* Stored entries:

╭──

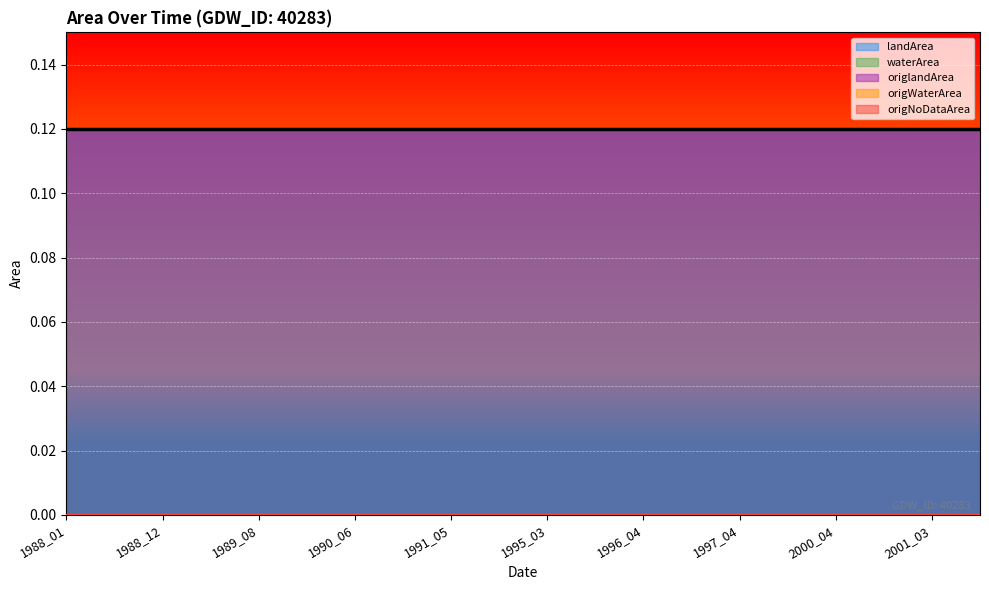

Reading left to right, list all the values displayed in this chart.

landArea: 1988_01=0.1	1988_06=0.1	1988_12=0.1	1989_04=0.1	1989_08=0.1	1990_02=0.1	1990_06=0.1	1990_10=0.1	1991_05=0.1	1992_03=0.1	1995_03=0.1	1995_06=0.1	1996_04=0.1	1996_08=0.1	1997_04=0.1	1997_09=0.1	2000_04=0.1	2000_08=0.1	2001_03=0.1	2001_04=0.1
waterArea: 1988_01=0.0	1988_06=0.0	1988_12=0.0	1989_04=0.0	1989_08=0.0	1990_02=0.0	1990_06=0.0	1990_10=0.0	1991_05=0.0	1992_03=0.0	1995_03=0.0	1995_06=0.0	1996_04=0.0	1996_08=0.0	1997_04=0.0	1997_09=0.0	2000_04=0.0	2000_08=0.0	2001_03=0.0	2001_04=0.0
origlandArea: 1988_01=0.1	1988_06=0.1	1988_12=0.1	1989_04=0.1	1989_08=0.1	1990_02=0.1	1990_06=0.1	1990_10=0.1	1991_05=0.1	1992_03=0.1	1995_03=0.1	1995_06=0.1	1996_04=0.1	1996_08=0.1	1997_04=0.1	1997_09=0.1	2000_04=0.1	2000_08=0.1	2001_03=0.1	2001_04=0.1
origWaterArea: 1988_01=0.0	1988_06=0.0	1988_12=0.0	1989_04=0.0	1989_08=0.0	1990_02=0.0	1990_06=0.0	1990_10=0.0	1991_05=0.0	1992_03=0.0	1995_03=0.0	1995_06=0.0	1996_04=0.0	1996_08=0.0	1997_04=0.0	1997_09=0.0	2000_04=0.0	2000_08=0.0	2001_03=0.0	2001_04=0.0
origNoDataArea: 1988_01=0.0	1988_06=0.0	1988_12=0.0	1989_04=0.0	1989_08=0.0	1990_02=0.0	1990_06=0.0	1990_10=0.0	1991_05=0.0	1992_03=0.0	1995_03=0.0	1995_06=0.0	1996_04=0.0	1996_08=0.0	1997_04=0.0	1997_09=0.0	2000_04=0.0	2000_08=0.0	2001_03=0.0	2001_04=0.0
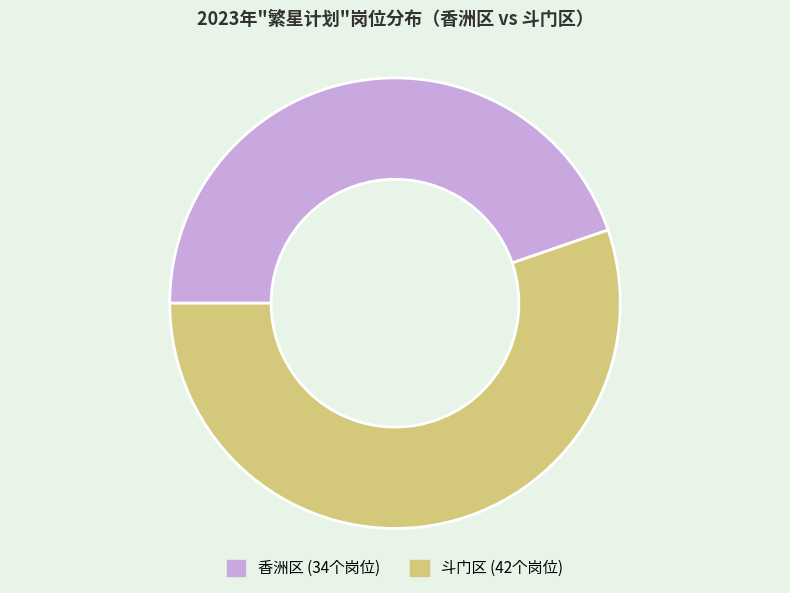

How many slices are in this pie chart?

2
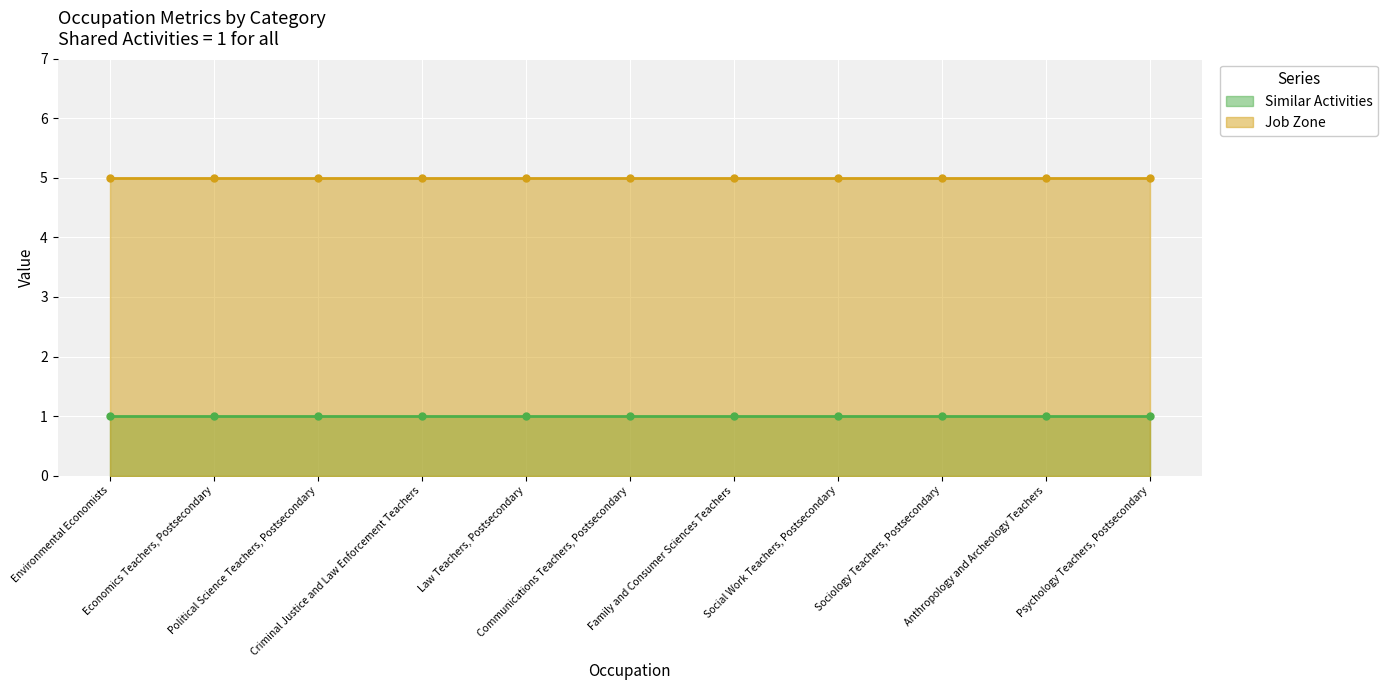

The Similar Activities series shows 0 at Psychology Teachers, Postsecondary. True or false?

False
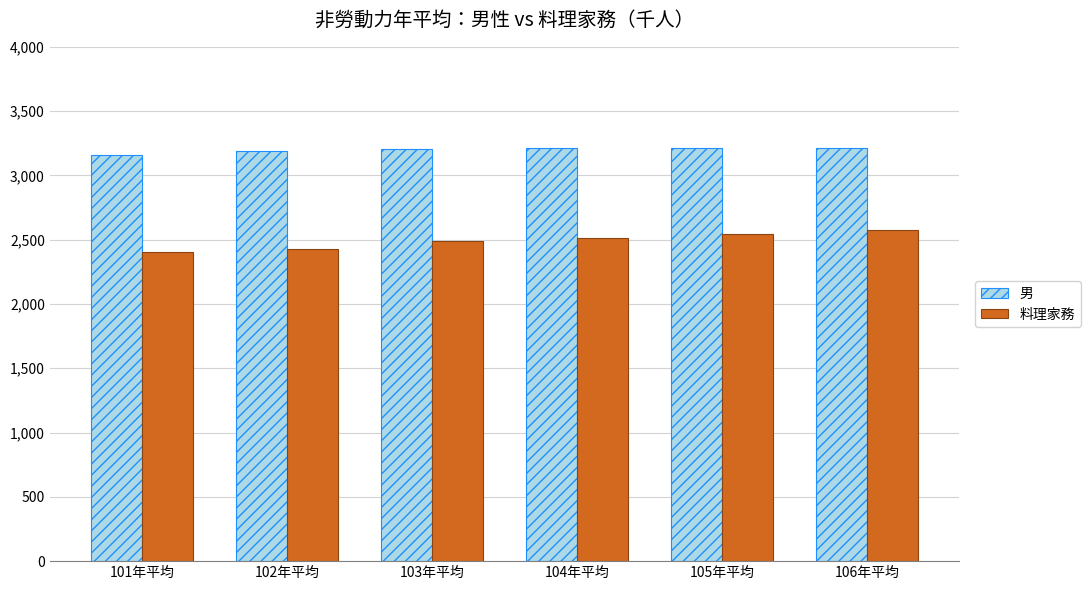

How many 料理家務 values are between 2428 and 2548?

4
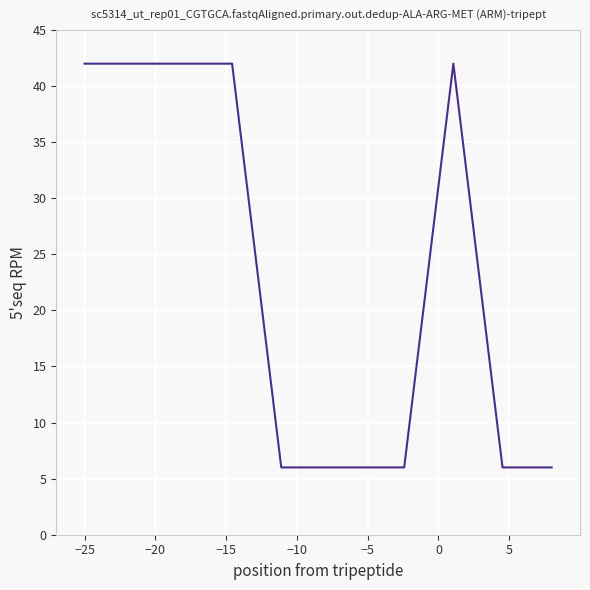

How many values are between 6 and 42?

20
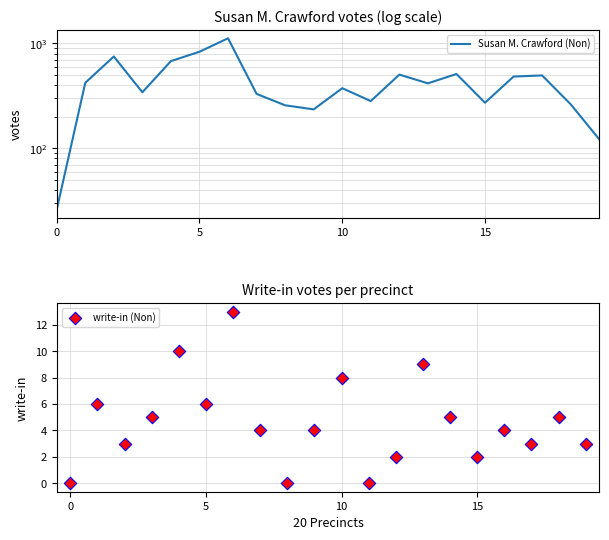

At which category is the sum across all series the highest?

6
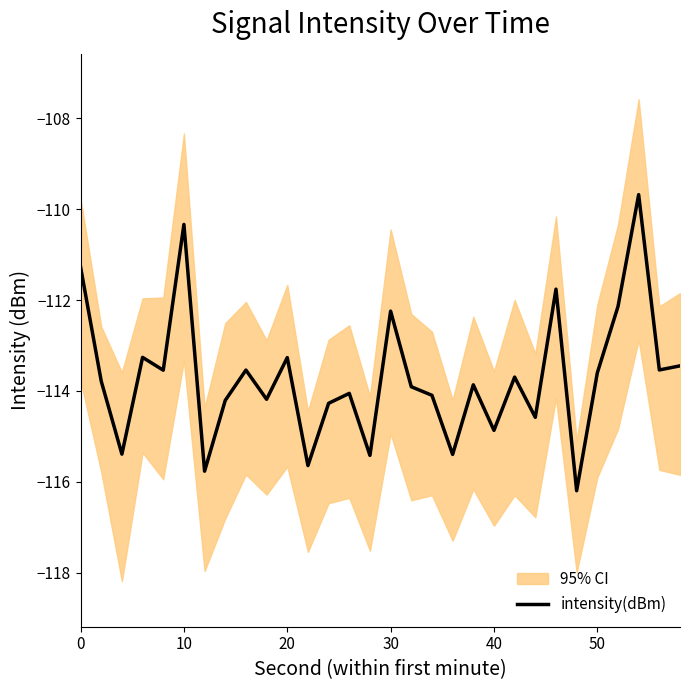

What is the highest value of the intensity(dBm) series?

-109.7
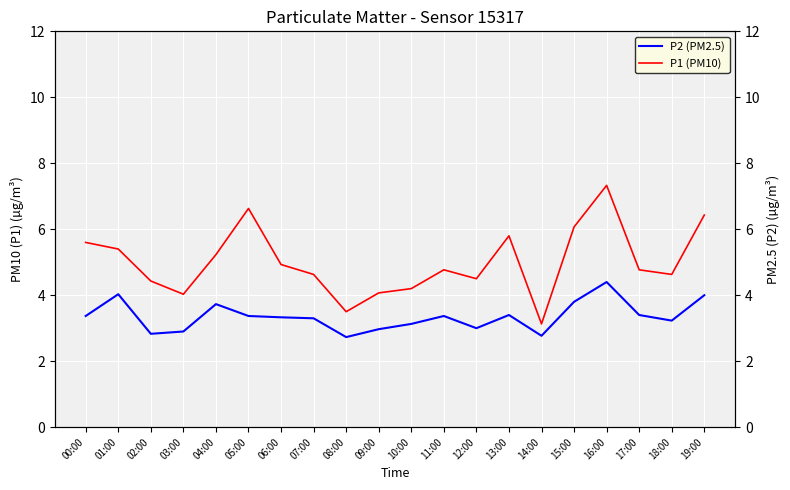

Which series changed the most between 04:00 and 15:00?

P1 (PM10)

╰──

Reproduce every one of the entries above word for word, leaving out the pictures.

Reading left to right, list all the values displayed in this chart.

landArea: 1988_01=0.1	1988_06=0.1	1988_12=0.1	1989_04=0.1	1989_08=0.1	1990_02=0.1	1990_06=0.1	1990_10=0.1	1991_05=0.1	1992_03=0.1	1995_03=0.1	1995_06=0.1	1996_04=0.1	1996_08=0.1	1997_04=0.1	1997_09=0.1	2000_04=0.1	2000_08=0.1	2001_03=0.1	2001_04=0.1
waterArea: 1988_01=0.0	1988_06=0.0	1988_12=0.0	1989_04=0.0	1989_08=0.0	1990_02=0.0	1990_06=0.0	1990_10=0.0	1991_05=0.0	1992_03=0.0	1995_03=0.0	1995_06=0.0	1996_04=0.0	1996_08=0.0	1997_04=0.0	1997_09=0.0	2000_04=0.0	2000_08=0.0	2001_03=0.0	2001_04=0.0
origlandArea: 1988_01=0.1	1988_06=0.1	1988_12=0.1	1989_04=0.1	1989_08=0.1	1990_02=0.1	1990_06=0.1	1990_10=0.1	1991_05=0.1	1992_03=0.1	1995_03=0.1	1995_06=0.1	1996_04=0.1	1996_08=0.1	1997_04=0.1	1997_09=0.1	2000_04=0.1	2000_08=0.1	2001_03=0.1	2001_04=0.1
origWaterArea: 1988_01=0.0	1988_06=0.0	1988_12=0.0	1989_04=0.0	1989_08=0.0	1990_02=0.0	1990_06=0.0	1990_10=0.0	1991_05=0.0	1992_03=0.0	1995_03=0.0	1995_06=0.0	1996_04=0.0	1996_08=0.0	1997_04=0.0	1997_09=0.0	2000_04=0.0	2000_08=0.0	2001_03=0.0	2001_04=0.0
origNoDataArea: 1988_01=0.0	1988_06=0.0	1988_12=0.0	1989_04=0.0	1989_08=0.0	1990_02=0.0	1990_06=0.0	1990_10=0.0	1991_05=0.0	1992_03=0.0	1995_03=0.0	1995_06=0.0	1996_04=0.0	1996_08=0.0	1997_04=0.0	1997_09=0.0	2000_04=0.0	2000_08=0.0	2001_03=0.0	2001_04=0.0

How many slices are in this pie chart?

2

The Similar Activities series shows 0 at Psychology Teachers, Postsecondary. True or false?

False

How many 料理家務 values are between 2428 and 2548?

4

How many values are between 6 and 42?

20

At which category is the sum across all series the highest?

6

What is the highest value of the intensity(dBm) series?

-109.7

Which series changed the most between 04:00 and 15:00?

P1 (PM10)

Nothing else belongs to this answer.